Dataset entries —
[Start of Attachment]

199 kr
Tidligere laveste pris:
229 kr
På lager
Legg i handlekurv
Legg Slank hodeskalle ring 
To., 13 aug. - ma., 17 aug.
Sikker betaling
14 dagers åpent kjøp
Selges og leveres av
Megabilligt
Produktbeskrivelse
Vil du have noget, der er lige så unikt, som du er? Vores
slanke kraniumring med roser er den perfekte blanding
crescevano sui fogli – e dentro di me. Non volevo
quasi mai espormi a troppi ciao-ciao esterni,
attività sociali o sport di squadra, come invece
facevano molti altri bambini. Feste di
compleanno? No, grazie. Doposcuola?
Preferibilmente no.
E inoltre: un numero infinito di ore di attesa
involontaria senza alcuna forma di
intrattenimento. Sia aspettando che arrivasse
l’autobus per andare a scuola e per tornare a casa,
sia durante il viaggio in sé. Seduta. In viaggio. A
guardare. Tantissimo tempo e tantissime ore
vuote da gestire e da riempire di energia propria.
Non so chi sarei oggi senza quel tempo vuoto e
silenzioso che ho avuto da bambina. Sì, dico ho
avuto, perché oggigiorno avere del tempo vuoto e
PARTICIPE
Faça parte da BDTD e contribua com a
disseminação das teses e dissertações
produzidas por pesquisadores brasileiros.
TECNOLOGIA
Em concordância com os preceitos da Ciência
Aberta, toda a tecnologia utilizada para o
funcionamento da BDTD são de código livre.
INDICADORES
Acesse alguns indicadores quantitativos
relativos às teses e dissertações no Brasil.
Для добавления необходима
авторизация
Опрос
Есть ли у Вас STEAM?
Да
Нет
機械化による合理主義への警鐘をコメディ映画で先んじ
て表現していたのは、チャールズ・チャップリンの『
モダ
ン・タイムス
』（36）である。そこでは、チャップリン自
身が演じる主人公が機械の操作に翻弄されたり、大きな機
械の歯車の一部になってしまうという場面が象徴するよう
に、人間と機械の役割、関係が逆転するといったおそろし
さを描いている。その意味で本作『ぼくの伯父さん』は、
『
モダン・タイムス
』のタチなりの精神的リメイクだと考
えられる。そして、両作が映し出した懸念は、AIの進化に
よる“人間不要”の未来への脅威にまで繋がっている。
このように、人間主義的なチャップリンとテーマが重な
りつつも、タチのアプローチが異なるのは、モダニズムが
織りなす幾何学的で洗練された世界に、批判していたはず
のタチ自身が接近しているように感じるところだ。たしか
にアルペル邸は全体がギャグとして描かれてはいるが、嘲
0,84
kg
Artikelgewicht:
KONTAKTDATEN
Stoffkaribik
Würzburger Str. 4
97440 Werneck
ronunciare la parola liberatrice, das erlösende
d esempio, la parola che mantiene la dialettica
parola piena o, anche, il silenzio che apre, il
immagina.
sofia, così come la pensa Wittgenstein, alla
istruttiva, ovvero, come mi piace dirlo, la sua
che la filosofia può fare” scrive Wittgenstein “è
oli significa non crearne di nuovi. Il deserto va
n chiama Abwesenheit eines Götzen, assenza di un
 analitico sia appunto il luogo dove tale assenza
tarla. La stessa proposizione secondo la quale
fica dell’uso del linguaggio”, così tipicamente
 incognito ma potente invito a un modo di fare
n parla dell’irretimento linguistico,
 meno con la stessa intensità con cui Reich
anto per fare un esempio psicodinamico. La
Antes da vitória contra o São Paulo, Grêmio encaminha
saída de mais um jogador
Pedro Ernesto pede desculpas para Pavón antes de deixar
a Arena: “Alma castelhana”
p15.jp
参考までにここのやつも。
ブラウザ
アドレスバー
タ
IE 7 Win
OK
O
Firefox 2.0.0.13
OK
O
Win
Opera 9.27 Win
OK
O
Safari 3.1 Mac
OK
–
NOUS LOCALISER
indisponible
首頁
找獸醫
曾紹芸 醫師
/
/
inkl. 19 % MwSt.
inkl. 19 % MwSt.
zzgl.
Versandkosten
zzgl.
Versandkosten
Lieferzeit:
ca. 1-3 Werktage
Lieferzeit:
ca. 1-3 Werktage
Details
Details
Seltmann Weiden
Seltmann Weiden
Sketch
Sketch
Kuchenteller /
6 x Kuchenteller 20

[End of Attachment]

Task description —
Identify every line in the records above that contains the string "avuto", treating uppercase and lowercase letters as distinct, and copy each such line.

Answer to the problem —
silenzioso che ho avuto da bambina. Sì, dico ho
avuto, perché oggigiorno avere del tempo vuoto e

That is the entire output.